AIDS responses have been strengthened recently in many countries,
but there is concern that the economic and social instability experienced in parts of the region could undermine those programmes.

The epidemics will not be vanquished until countries come to terms with the hidden but widespread realities of injecting drug use and male-to-male sex. Stigmatizing and denying such behaviour can only fuel the silent epidemics that are under way in this region. Absent currently is sufficient information about vulnerable groups that can inform better HIV/AIDS programming. Better epidemiological and behavioural surveillance data, coupled with stronger social and political mobilization around AIDS, can boost responses to match the realities of the epidemic.
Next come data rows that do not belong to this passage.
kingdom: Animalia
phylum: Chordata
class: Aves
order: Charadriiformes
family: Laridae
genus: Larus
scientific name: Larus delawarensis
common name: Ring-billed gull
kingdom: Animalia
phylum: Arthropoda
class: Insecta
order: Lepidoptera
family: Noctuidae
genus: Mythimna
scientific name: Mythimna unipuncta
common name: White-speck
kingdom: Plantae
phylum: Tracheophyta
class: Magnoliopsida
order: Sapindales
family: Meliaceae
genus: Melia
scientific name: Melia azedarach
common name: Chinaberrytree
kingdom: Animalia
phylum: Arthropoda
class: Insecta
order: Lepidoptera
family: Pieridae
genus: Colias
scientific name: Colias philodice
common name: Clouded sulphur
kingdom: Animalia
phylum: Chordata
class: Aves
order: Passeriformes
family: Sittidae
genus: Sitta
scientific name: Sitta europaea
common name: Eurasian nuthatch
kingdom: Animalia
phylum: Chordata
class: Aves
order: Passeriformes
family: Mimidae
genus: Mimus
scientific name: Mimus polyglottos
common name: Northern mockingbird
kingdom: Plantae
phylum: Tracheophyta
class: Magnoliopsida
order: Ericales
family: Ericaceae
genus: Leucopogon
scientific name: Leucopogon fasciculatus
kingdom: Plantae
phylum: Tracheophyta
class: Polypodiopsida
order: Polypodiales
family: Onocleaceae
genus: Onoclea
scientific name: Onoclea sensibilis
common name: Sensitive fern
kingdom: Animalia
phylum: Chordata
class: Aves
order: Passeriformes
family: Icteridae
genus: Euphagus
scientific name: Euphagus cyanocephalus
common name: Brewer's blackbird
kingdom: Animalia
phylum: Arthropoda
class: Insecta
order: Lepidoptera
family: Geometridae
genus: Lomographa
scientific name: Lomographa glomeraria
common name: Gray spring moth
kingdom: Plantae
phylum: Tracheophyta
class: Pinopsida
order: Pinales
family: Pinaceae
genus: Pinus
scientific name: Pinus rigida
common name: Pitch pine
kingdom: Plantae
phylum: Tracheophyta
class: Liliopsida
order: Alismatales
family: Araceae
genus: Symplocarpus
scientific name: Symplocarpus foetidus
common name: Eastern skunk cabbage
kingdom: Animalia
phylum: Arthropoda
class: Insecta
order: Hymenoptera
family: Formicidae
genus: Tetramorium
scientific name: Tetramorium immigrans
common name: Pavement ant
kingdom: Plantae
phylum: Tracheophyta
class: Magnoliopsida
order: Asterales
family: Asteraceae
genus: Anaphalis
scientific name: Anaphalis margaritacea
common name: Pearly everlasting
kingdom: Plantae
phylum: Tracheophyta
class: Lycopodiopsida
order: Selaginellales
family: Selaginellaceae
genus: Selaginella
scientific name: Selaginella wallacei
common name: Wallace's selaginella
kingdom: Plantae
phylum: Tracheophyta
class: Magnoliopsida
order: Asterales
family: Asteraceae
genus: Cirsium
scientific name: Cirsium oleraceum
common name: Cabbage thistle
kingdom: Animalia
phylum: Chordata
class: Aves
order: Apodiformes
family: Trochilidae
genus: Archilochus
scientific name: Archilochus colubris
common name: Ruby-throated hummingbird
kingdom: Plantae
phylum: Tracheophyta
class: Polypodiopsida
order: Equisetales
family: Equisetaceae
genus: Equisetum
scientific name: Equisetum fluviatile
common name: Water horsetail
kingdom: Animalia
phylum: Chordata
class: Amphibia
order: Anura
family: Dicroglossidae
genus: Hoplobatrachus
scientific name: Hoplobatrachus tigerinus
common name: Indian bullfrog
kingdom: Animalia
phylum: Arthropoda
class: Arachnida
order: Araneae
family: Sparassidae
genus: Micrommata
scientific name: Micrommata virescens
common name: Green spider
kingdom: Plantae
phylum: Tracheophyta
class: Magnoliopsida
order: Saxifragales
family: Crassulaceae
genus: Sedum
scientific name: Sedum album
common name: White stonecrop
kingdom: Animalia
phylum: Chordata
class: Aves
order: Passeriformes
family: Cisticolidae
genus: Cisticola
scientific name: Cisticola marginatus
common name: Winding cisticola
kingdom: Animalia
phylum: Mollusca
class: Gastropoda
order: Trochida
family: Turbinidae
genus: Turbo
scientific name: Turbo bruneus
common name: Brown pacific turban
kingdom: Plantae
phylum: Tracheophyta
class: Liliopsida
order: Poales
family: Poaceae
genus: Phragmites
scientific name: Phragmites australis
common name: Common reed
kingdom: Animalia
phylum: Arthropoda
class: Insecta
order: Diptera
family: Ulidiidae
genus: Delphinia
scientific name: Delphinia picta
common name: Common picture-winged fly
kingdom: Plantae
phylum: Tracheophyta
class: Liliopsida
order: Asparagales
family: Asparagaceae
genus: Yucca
The response in this region has intensified over the past year, especially in the most affected countries. The proportion of patients who need and receive antiretroviral treatment in the region varies enormously, with some countries having coverage of less than 25% while others have more than 75%. Overall it has been estimated that antiretroviral treatment is provided to about half of the patients in the region who need it. But several subregional initiatives are raising the prospect of increased access in some countries, including the Bahamas, Barbados and Honduras.

Several countries have boosted their national HIV/AIDS budgets, while Central American and Caribbean countries have seen an almost four-fold increase in external resources for AIDS, compared to three years ago. Partnerships are also being consolidated, including those mustered under the mantle of the Horizontal Technical Cooperation Group (in Latin America) and the Pan-Caribbean Partnership.

Stigma and discrimination remain a major obstacle, however. A recent analysis of national expenditure on AIDS (performed by the SIDALAC project, with UNAIDS support), for example, has shown that investment in prevention and care activities for the most vulnerable populations (such as men who have sex with men, and sex workers) still does not match their prominence in the epidemic. Discrimination appears to be the chief cause of this pattern.